Un manifiesto siempre es un anacronismo, un gesto que evoca a poetas muertos e intelectuales colonos. Pero también es un intento por declarar principios sobre un terreno pantanoso, sobre barro de río, sobre imágenes huidizas. Desde acá, las fronteras son coordenadas en movimiento donde la teoría opera como una ficción y la ficción como una posibilidad.
Un documento, una licencia o una visa, también un amuleto. El pasaporte lleva consigo el concepto de límite y salvación. De frontera. Entre lo anímico y lo somático, entre lo propio y lo ajeno, entre mi casa y la del vecino, entre mi alma y la de sus antepasados. Su sola existencia supone identificación y diferencia. Un asunto de credenciales, de selfies o de fakes que se presentan como miserias o vasallajes: la miseria entre unos y otros, el vasallaje de vivir en un lugar y la sintomatología de tener un cuerpo.

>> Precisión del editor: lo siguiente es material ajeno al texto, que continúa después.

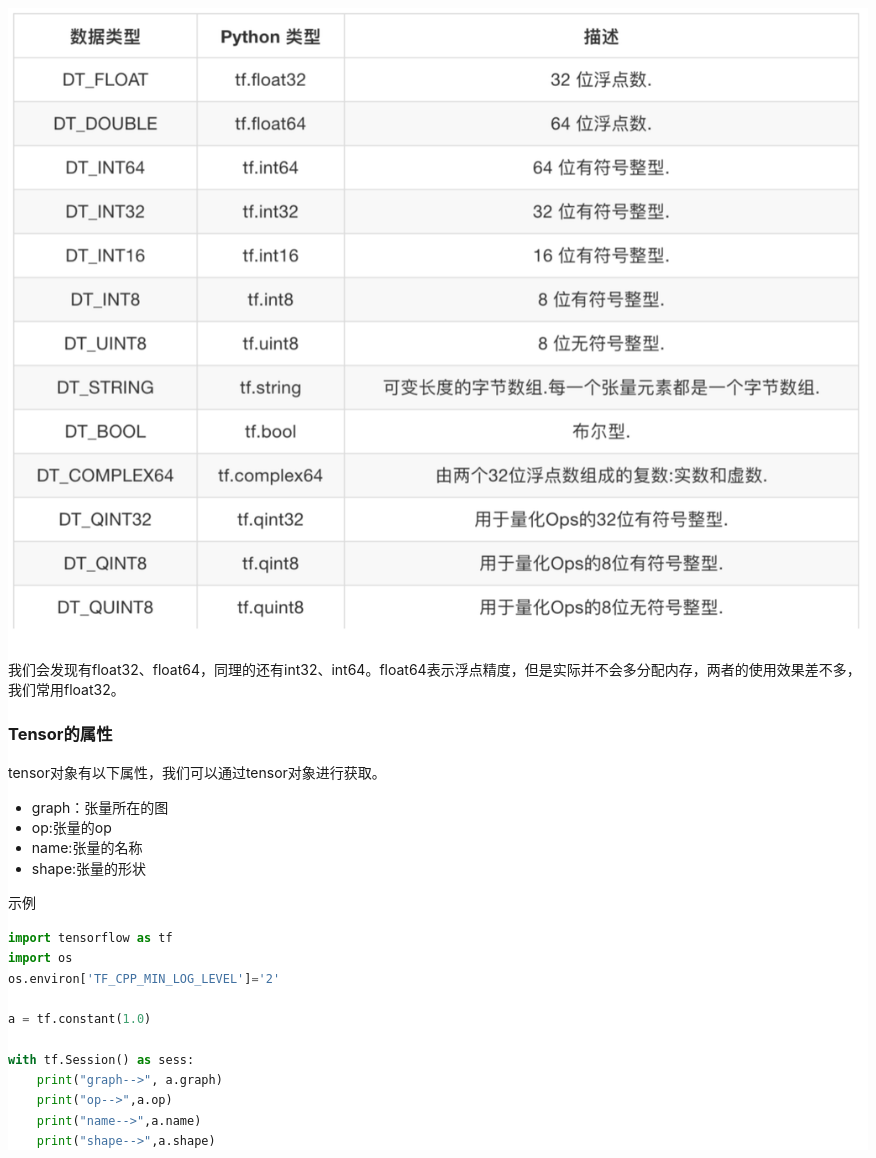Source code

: ![img](assets/1240-20190522193322903.png)

我们会发现有float32、float64，同理的还有int32、int64。float64表示浮点精度，但是实际并不会多分配内存，两者的使用效果差不多，我们常用float32。

### Tensor的属性

tensor对象有以下属性，我们可以通过tensor对象进行获取。

- graph：张量所在的图
- op:张量的op
- name:张量的名称
- shape:张量的形状

示例

```python
import tensorflow as tf
import os
os.environ['TF_CPP_MIN_LOG_LEVEL']='2'

a = tf.constant(1.0)

with tf.Session() as sess:
    print("graph-->", a.graph)
    print("op-->",a.op)
    print("name-->",a.name)
    print("shape-->",a.shape)
```
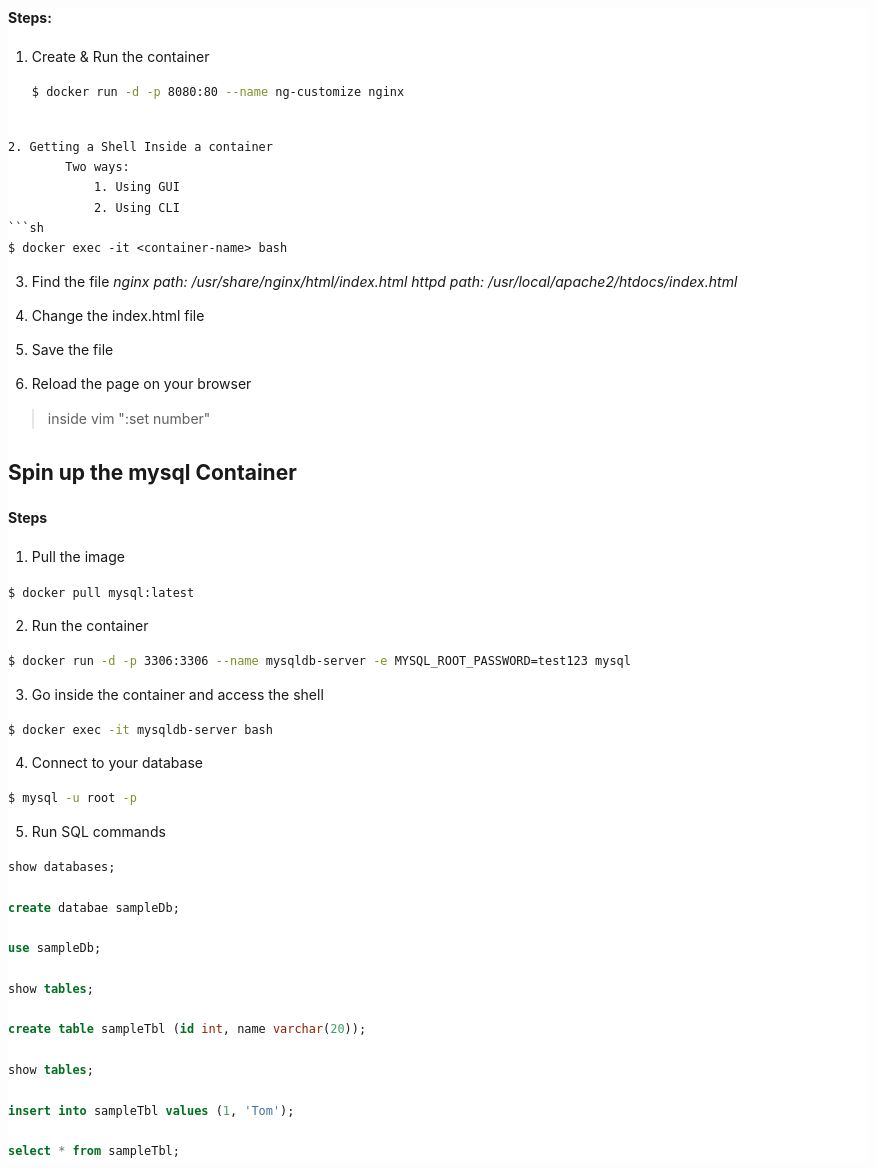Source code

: #### Steps:
1. Create & Run the container
	```sh
	$ docker run -d -p 8080:80 --name ng-customize nginx
```

2. Getting a Shell Inside a container
		Two ways:
			1. Using GUI
			2. Using CLI
```sh
$ docker exec -it <container-name> bash
```

3. Find the file
		*nginx path: /usr/share/nginx/html/index.html*
		*httpd path: /usr/local/apache2/htdocs/index.html*
		
4. Change the index.html file
5. Save the file
6. Reload the page on your browser

> inside vim ":set number"


## Spin up the mysql Container
#### Steps
1. Pull the image

```sh
$ docker pull mysql:latest
```

2. Run the container

```sh
$ docker run -d -p 3306:3306 --name mysqldb-server -e MYSQL_ROOT_PASSWORD=test123 mysql
```

3. Go inside the container and access the shell

```sh
$ docker exec -it mysqldb-server bash
```

4. Connect to your database

```sh
$ mysql -u root -p
```

5. Run SQL commands

```sql
show databases;

create databae sampleDb;

use sampleDb;

show tables;

create table sampleTbl (id int, name varchar(20));

show tables;

insert into sampleTbl values (1, 'Tom');

select * from sampleTbl;
```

Lejos de contraseñas caducas, metáforas gastadas, chistes en una lengua muerta de tan familiar, solo en la frontera y entre extranjeros, puede nacer un diálogo capaz de irrumpir en la plácida comunidad del monólogo perpetuo. Un diálogo que nos vuelva lo bastante extraños para desbaratar la trampa de la inercia y devolvernos la palabra, contraponiendo las rutas de lo incierto a los circuitos del algoritmo. Hay fronteras que no separan, sino que invitan al cruce, al contacto.
El pasaporte pone a prueba lo más íntimo de su extranjería. Ahí donde aparecen las huellas de lo propio que deviene extraño irrumpen los escollos, las contradicciones, los callejones sin salida. Una oportunidad de transitar el borde. En ese tránsito, en esa distancia, donde las palabras promueven ficciones que tensan el límite de lo decible, la lengua no pertenece a un solo lugar ni se dirige a un único destino. El trazo es una flecha al cielo.
En Revista Pasaporte no buscamos domesticar el enigma sino darle paso, donarle la palabra y ponerlo a escribir.